My two love the outdoors~ whether it is hiking, running through the mud, spending hours in the snow. They walk minimum of 3 miles daily. I really believe they can do anything a big dog can do if not more :thumbsup:


----------



## Dominic (Nov 4, 2012)

Your poodle is so beautiful so are the pictures. I don't do outdoor activities but I see many Maltese that love it. If you have Instagram, check this girl out, her name is Agnes and she's a 3 year old fierce and athletic girl. That would give you a good idea of what they are up to, unless of course, your Maltese gets to be on a dedicated lap dog temperament. A responsible breeder can guide you to a dog with the desire temperament. 

http://instagram.com/citronsommar


----------



## sherry (Jan 4, 2013)

Beautiful pics! Your poodle is gorgeous! I have seen small doggie backpacks!


----------



## kilodzul (Oct 7, 2013)

A Maltese can absolutely go hiking! My little girl just loves long walks and can keep up with big dogs with no problem. She's not so tiny, though, we're from Europe so our Maltese are bigger -Cashmere is about 7-7.5 lbs. We're walking every day, we're actually training for dogtrekking - so far our limit is about 20-25 km.
I love your pictures!  Here's the proof that I'm telling the truth  :


----------



## kilodzul (Oct 7, 2013)

Here's also the instagram of one other very active Maltese I know (also from Poland  ) that professionally trains obiedience and also walks a lot: http://instagram.com/fruzia_mikropies/

Here's a short video Fruzia's owner made, as a exemple that having small dog doesn't mean short walks:
https://www.youtube.com/watch?v=kQyiqcLZUBY


----------



## shellbeme (Mar 1, 2011)

You will totally be able to hike with your malt  my Tucker can go go go!


----------



## The A Team (Dec 1, 2005)

In my opinion, there's not much in the world more beautiful than a standard poodle. But for size and personality,the maltese is perfection. Some can walk and hike with the best....and there are some who can walk a bit...and may need a bit of help later. It's all good. You would be making a wise choice. :thumbsup:


----------



## blkdog (Dec 29, 2014)

Thank you for your awesome posts. Wow, I love those little athletes, how cute. I suppose it depends a little on the personality, my Havanese is a slug. He will go on a thirty minute walk and than he lies down and waits for me to carry him. He has trained me well. However, I have a neighbor who jogs with her Havanese. 

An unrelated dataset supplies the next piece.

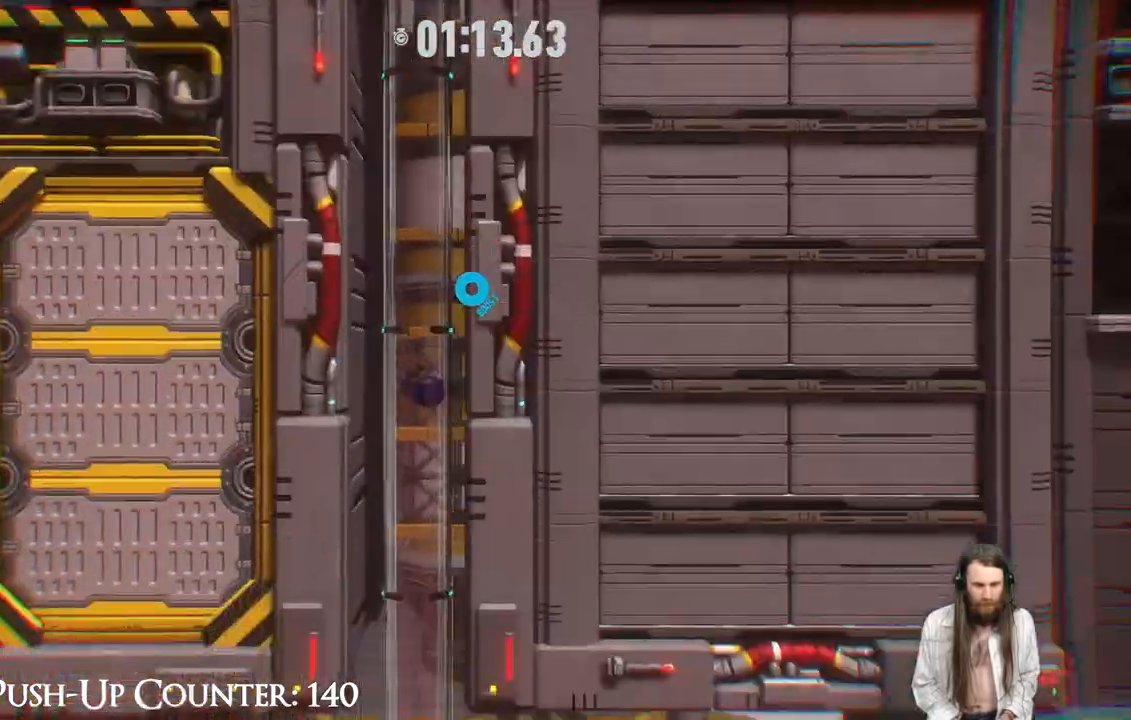
{"buttons": [], "left_stick": "center", "right_stick": "center", "events": []}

I take both of my dogs on short hikes and than drop my Havanese off at home and go on the long hikes with my poodle. I never imagined those little Maltese could hike, what troopers.

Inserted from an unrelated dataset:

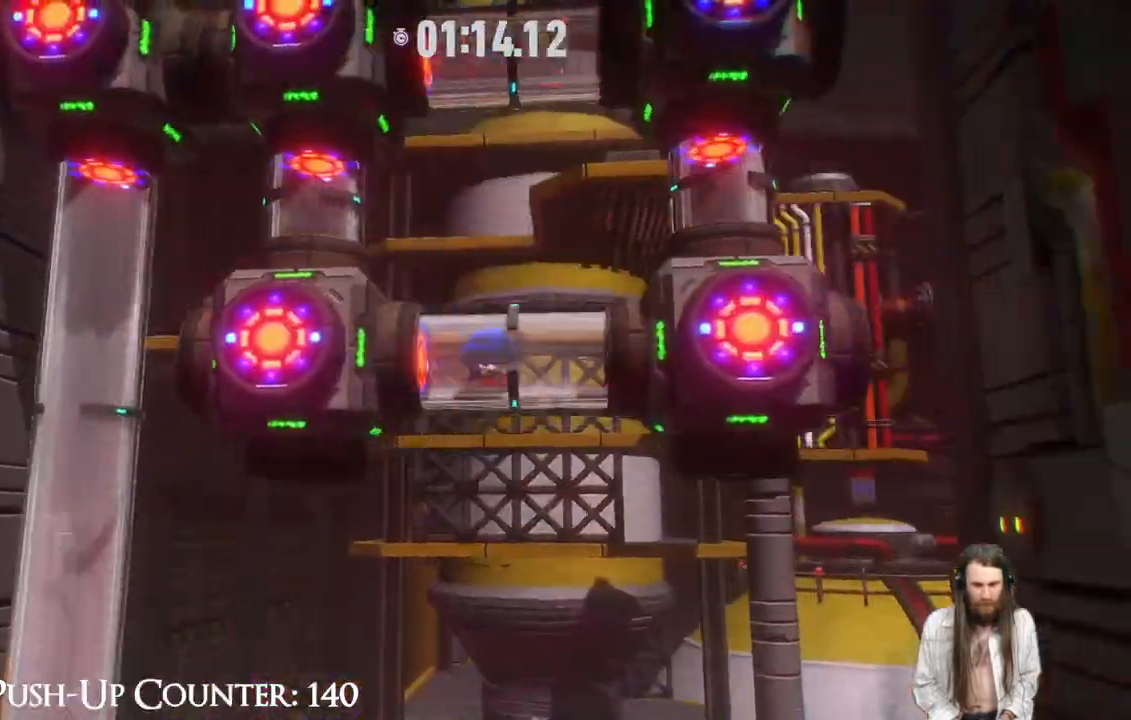
{"buttons": [], "left_stick": "center", "right_stick": "center", "events": []}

Here is my Havanese, going on his short hikes and relaxing at home.

Thank you for sharing, loved your comments and pictures.


----------



## jmm (Nov 23, 2004)

My Malts compete in agility, obedience, and rally...and Roo loves a good hike, especially if it includes water!


----------



## Orla (Jul 5, 2009)

Milo is almost 6 and has soooo much energy. He's always on the go and loves walks. I've actually never been able to really tire him out from a walk, even ones that are 2+ hours.


----------



## blkdog (Dec 29, 2014)

I knew Maltese are totally adorable to look at and I figured they make great companions to cuddle with and travel with but who knew underneath all that cuteness is a little athlete. 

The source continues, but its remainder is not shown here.